What the exercise asks: Return exactly the lines of the records below, starting at the line that contains "HRSA Tidbits" and ending at the line that contains "The 2022 National", with both of those lines kept.

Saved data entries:
········
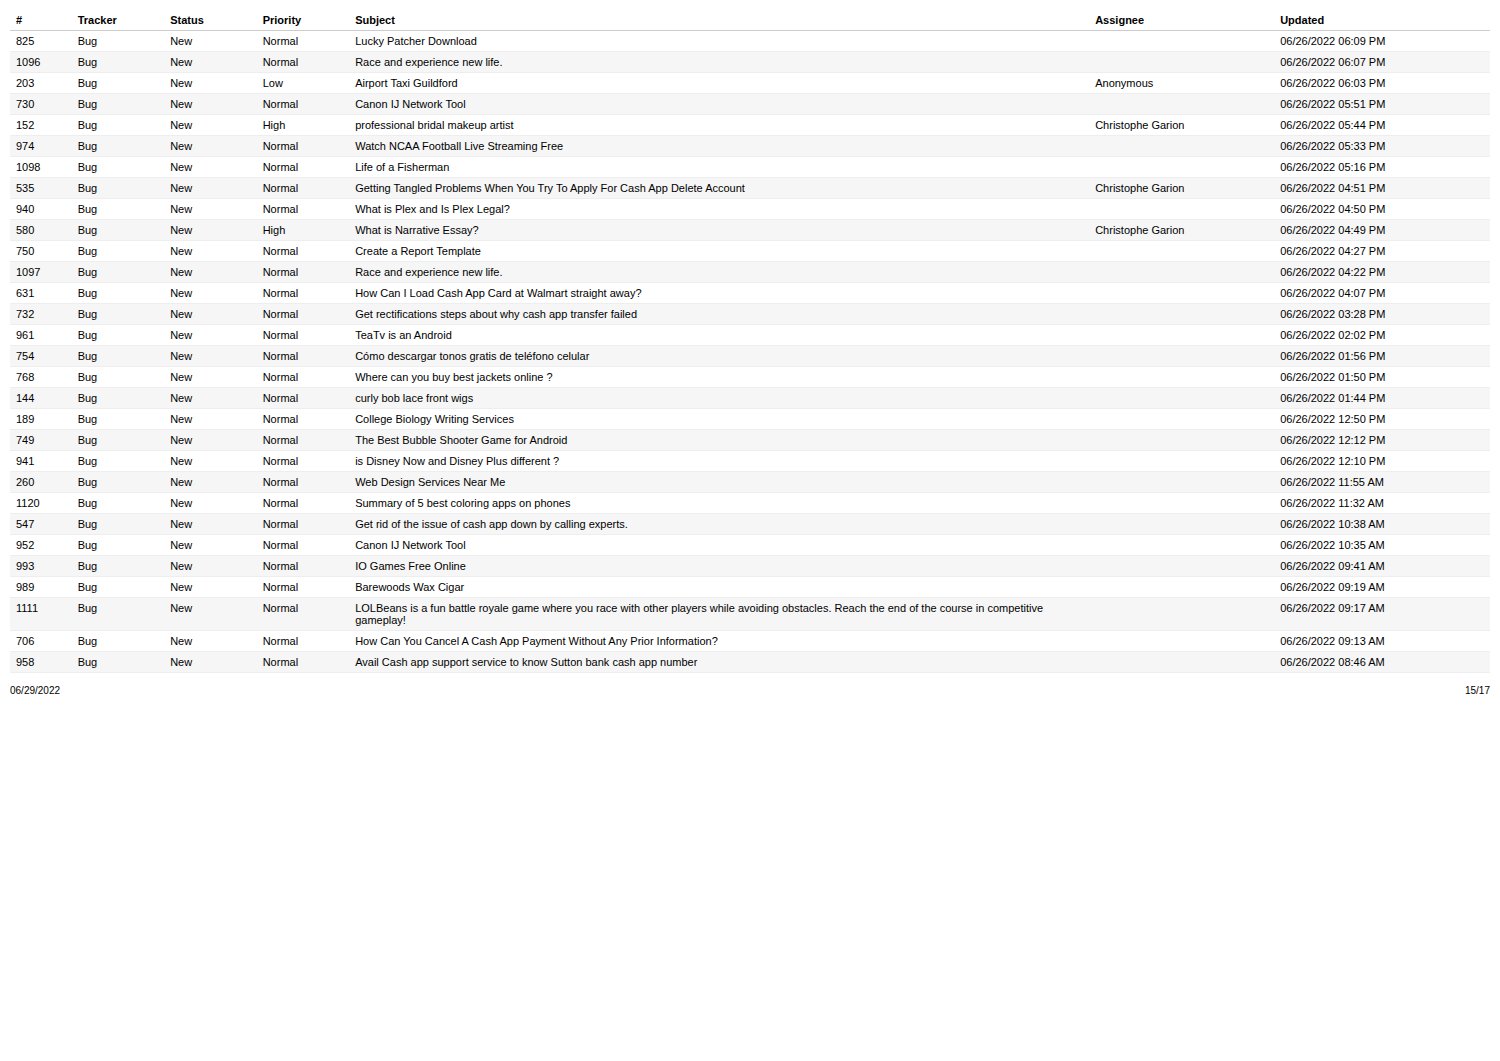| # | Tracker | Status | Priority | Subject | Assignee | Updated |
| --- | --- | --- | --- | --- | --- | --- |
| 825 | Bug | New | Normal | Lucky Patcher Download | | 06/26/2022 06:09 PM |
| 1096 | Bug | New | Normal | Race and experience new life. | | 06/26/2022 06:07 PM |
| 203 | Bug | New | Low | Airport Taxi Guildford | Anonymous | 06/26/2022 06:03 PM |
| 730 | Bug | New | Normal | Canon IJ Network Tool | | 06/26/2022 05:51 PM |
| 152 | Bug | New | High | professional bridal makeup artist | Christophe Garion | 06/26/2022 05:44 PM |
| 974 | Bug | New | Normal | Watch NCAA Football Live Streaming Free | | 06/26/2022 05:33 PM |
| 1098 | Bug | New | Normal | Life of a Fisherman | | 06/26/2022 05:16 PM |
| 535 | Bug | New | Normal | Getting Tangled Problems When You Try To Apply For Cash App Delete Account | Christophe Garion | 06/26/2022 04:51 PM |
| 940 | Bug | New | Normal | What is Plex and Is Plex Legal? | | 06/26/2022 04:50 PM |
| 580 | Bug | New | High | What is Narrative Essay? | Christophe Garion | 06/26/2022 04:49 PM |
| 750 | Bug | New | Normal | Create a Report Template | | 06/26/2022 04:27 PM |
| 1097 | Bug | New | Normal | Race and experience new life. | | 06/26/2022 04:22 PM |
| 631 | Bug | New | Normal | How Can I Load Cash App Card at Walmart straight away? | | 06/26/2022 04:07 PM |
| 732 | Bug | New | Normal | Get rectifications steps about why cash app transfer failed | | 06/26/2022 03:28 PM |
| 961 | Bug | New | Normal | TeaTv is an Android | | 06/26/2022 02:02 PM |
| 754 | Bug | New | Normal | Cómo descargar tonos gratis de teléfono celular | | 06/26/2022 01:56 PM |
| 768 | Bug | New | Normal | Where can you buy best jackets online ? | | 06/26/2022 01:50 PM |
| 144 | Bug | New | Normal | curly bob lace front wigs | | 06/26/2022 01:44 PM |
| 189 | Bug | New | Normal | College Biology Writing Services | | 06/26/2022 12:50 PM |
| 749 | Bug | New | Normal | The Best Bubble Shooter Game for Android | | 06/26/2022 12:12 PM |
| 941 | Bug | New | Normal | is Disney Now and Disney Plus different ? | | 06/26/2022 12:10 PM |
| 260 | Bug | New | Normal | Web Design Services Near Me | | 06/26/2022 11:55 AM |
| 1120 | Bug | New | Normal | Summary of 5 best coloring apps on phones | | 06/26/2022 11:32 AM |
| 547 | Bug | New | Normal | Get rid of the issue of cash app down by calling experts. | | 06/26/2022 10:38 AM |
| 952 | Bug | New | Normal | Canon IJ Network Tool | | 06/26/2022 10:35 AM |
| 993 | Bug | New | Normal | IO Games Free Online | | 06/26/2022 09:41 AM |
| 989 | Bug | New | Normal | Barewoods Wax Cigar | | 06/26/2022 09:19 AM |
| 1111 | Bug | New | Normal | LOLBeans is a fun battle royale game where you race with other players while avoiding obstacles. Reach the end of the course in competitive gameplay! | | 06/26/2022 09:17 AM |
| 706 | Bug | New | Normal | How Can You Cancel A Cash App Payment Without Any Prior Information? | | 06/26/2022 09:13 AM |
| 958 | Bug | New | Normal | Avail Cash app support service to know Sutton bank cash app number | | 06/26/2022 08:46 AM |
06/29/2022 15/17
········
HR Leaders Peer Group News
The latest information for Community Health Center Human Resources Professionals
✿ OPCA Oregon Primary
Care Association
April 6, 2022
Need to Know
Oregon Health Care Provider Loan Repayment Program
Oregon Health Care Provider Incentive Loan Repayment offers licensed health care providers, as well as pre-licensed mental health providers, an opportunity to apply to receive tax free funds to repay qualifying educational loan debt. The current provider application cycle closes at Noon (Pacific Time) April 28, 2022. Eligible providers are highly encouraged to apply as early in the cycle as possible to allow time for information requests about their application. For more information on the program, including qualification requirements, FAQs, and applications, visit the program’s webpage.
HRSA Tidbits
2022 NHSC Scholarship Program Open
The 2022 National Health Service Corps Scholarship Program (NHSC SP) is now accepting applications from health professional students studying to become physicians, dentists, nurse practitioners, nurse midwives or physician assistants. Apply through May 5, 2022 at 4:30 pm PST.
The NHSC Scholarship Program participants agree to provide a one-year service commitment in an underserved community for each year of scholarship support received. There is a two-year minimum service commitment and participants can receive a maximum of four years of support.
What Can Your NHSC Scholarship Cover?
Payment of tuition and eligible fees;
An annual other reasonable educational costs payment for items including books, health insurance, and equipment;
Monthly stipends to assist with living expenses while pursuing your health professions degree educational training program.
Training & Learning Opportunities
········
Answer to the exercise:
HRSA Tidbits
2022 NHSC Scholarship Program Open
The 2022 National Health Service Corps Scholarship Program (NHSC SP) is now accepting applications from health professional students studying to become physicians, dentists, nurse practitioners, nurse midwives or physician assistants. Apply through May 5, 2022 at 4:30 pm PST.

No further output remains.